The Festival was packed, in a good way. I couldn’t find this year’s attendance numbers, but the last count was 30,000.  Interspersed among what seemed like miles of booths were a few stages with bleachers or chairs facing them.  There was nearly always standing room – and the variety in the crowd really gave me hope.  It was nearly always a younger crowd with a few grey heads like mine interspersed rather than the reverse, more genders than we used to count, and lots of shades of human skins and beings.  Just seeing that rainbow gives me hope, especially at such a dire time in race relations and murders by police.

For me, the Festival was a landmark –  first time I’d ever been to an event like this as an author, not just as a reader.  I had the joy of walking around and talking with people who I know love books.  Yes, I asked them what they were displaying and why, what their favorites were, how the day was going.  But for the first time, I got to say “May I tell you about my book?  It’s An Address in Amsterdam, the story of a young Jewish woman who risks her life in the underground during World War II.  It’s coming out October 4 from She Writes Press.”  Almost everyone smiled and took a post card, usually with some positive comment.  Sometimes people who overhead asked for post cards, too!

The whole day was a love fest for people who love books.  The booths displayed exquisite letterpress editions, translations of books from a particular moment in France, books that cross the boundaries among the so-called “middle Eastern” nations, every kind of fiction and nonfiction (both pure and hybrid) imaginable.  The giants of the publishing industry were absent as far as I could see.  Everyone at a booth was from an independent bookstore, or a small or university press, or they were authors and publicists representing books directly.  All booklovers – the tribe I’ve belonged to more than any other since I was five years old.

My She Writes Press sisters had several booths, and I hope to be among them next year.  Here are Connie Hertzberg Mayo (The Island of Worthy Boys), Anjali Mutter Duva (Faint Promise of Rain) and Barbara Stark Nemon (Even in Darkness).  I read all of their books before coming, and can recommend each of them as a delicious experience for historical fiction readers — whether you are in 19th century Boston, 16th century India, or 20th century Europe.
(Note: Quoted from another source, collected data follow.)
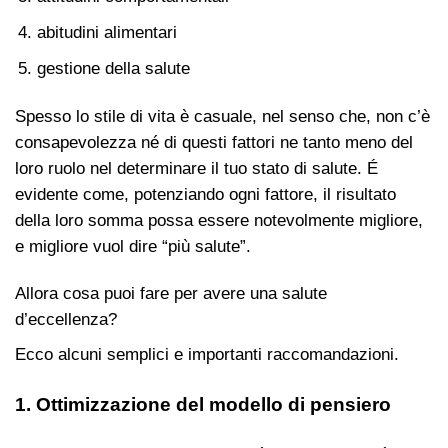
abitudini alimentari
gestione della salute
Spesso lo stile di vita è casuale, nel senso che, non c’è
consapevolezza né di questi fattori ne tanto meno del
loro ruolo nel determinare il tuo stato di salute.
É
evidente come, potenziando ogni fattore, il risultato
della loro somma possa essere notevolmente migliore,
e migliore vuol dire “più salute”.
Allora cosa puoi fare per avere una salute
d’eccellenza?
Ecco alcuni semplici e importanti raccomandazioni.
1. Ottimizzazione del modello di pensiero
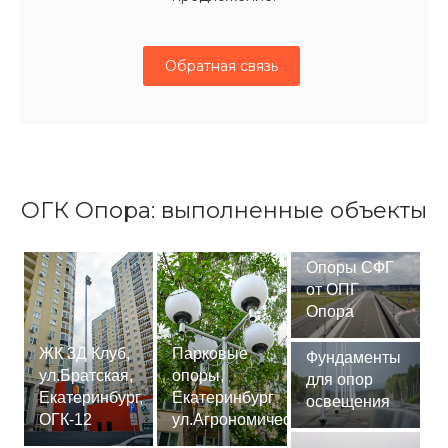
Обратная связь
ОГК Опора: выполненные объекты
Опоры СФГ
от ОПГ
Опора
ЖК 3Д Клуб,
Парковые
Фундаменты
ул.Братская,
опоры,
для опор
Екатеринбург,
Екатеринбург
освещения
ОГК-12
ул.Агрономическая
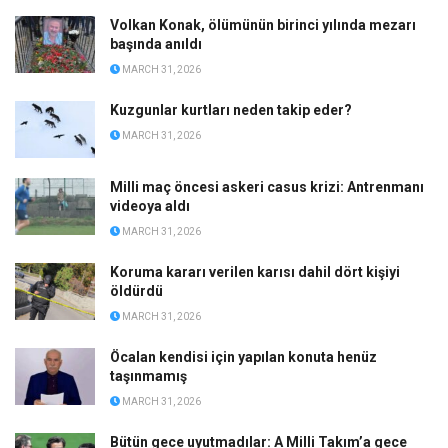
Volkan Konak, ölümünün birinci yılında mezarı
başında anıldı
MARCH 31, 2026
Kuzgunlar kurtları neden takip eder?
MARCH 31, 2026
Milli maç öncesi askeri casus krizi: Antrenmanı
videoya aldı
MARCH 31, 2026
Koruma kararı verilen karısı dahil dört kişiyi
öldürdü
MARCH 31, 2026
Öcalan kendisi için yapılan konuta henüz
taşınmamış
MARCH 31, 2026
Bütün gece uyutmadılar: A Milli Takım’a gece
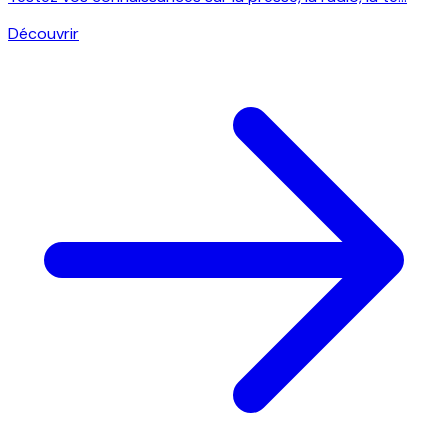
Découvrir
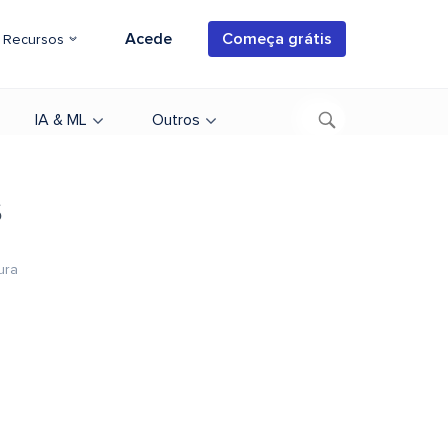
Acede
Começa grátis
Recursos
IA & ML
Outros
s
ura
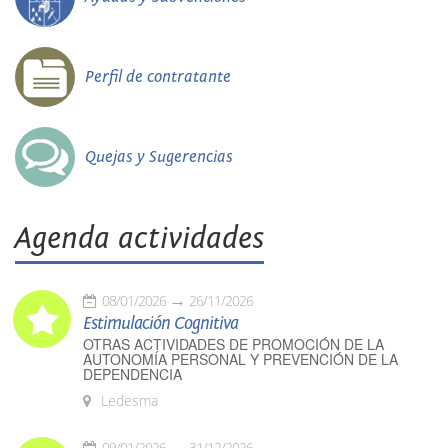
Perfil de contratante
Quejas y Sugerencias
Agenda actividades
08/01/2026
26/11/2026
Estimulación Cognitiva
OTRAS ACTIVIDADES DE PROMOCIÓN DE LA
AUTONOMÍA PERSONAL Y PREVENCIÓN DE LA
DEPENDENCIA
Ledesma
09/01/2026
31/12/2026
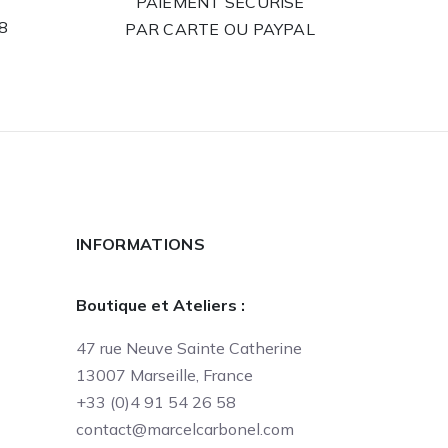
PAIEMENT SÉCURISÉ
58
PAR CARTE OU PAYPAL
INFORMATIONS
Boutique et Ateliers :
47 rue Neuve Sainte Catherine
13007 Marseille, France
+33 (0)4 91 54 26 58
contact@marcelcarbonel.com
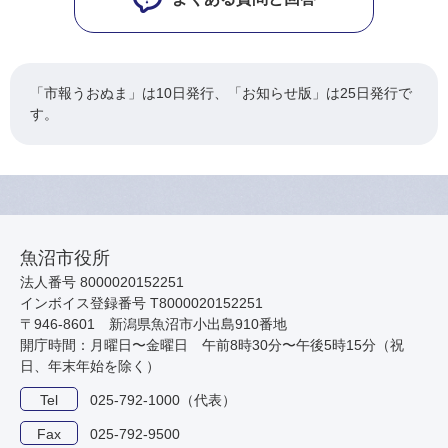
「市報うおぬま」は10日発行、「お知らせ版」は25日発行で
す。
魚沼市役所
法人番号 8000020152251
インボイス登録番号 T8000020152251
〒946-8601 新潟県魚沼市小出島910番地
開庁時間：月曜日〜金曜日 午前8時30分〜午後5時15分（祝
日、年末年始を除く）
Tel
025-792-1000（代表）
Fax
025-792-9500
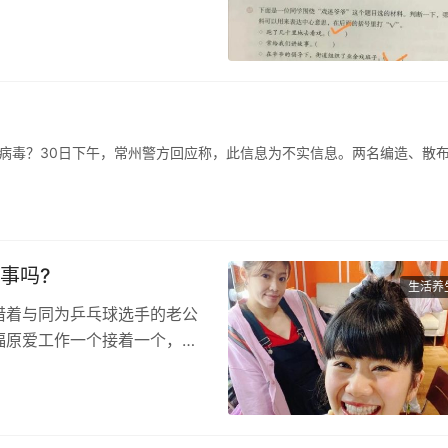
SK5病毒？30日下午，常州警方回应称，此信息为不实信息。两名编造、散
事吗?
生活养
借着与同为乒乓球选手的老公
福原爱工作一个接着一个，她
工…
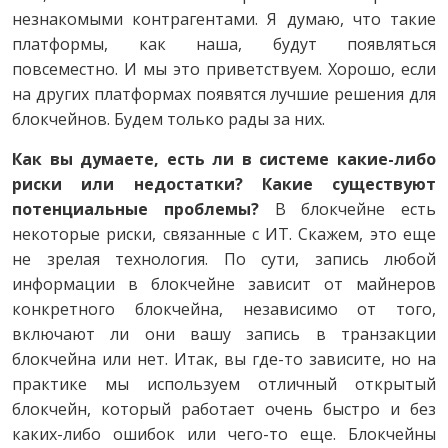
незнакомыми контрагентами. Я думаю, что такие
платформы, как наша, будут появляться
повсеместно. И мы это приветствуем. Хорошо, если
на других платформах появятся лучшие решения для
блокчейнов. Будем только рады за них.
Как вы думаете, есть ли в системе какие-либо
риски или недостатки? Какие существуют
потенциальные проблемы?
В блокчейне есть
некоторые риски, связанные с ИТ. Скажем, это еще
не зрелая технология. По сути, запись любой
информации в блокчейне зависит от майнеров
конкретного блокчейна, независимо от того,
включают ли они вашу запись в транзакции
блокчейна или нет. Итак, вы где-то зависите, но на
практике мы используем отличный открытый
блокчейн, который работает очень быстро и без
каких-либо ошибок или чего-то еще. Блокчейны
Connie, Anjuli, Barbara at Brooklyn Book Fair

I was also happy to meet Sande Boritz Berger (The Sweetness, a Holocaust era novel which shows the intertwined fates of cousins on either side of the Atlantic) and Barbara Bracht Donsky (Veronica’s Grave, a powerful memoir about growing up without a mother).  Melissa Ray was there with a whole booth’s worth of Conjuring Casanova, a romp with a gorgeous cover of Venice.  Robert Soares of Booksparks also showed other She Writes books, including mine (!!) and Ginger McKnight-Chavers’ alluring new novel, In the Heart of Texas.
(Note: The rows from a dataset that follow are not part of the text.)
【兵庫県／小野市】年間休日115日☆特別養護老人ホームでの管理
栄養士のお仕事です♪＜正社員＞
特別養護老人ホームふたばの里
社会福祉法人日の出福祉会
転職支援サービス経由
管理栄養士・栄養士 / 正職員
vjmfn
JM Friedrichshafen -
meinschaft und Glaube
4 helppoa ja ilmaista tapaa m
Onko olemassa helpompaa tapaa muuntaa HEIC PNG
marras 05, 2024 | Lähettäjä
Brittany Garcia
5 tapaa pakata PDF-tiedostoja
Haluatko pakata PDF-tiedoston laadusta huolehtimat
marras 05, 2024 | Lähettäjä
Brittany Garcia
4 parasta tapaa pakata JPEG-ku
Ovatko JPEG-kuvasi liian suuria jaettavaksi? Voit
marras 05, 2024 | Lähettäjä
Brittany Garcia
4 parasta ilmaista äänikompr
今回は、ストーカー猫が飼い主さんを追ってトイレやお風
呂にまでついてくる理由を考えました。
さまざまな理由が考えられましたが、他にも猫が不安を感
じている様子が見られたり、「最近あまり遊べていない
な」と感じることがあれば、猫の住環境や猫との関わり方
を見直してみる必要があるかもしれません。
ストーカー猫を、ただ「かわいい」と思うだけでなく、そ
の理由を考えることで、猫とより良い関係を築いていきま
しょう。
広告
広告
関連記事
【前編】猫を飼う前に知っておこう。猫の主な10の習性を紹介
As I looked for a workshop site in neighborhood near the booths, I marveled at the Brooklyn rowhouses, so reminiscent of Amsterdam’s yet in a different color range, a rich, murky reddish brown.  Striding toward me were three women:  a tall, thin one with curly brown hair and two others wearing STAFF designations.  The first was Margaret Atwood, and I felt like a silly teenager gazing at her.  That’s a kind of gawking I can get into, as opposed to movie or TV stars who leave me unmoved.  I had already seen the line to get into the Atwood talk, and it circled around the block.  I instead chose a few events which probably wouldn’t attract the masses, the best being a panel on Inventing History in New Fiction (John Keene, Susan Daitch, Jeremy M. Davies, Christian Lorentzen).  Even that obscure subject in the first slot of the day drew a decent crowd.

My favorite “booth” was a van: Saint Rita’s Amazing Traveling Bookstore and Textual Apothecary.  It’s stuffed with all kinds of works, and she traveled all the way from Montana to be in Brooklyn.  I bought Rilke’s Letters to a Young Poet and a book for my favorite three-year-old, spending the grand sum of $2.  But I’ll always remember Rita, and maybe one day, when I’m done promoting my own book, I’ll do just what she does. . .  There’s room for a van like hers on the east coast, I’m sure of it.  And the market will be there long after I’m gone.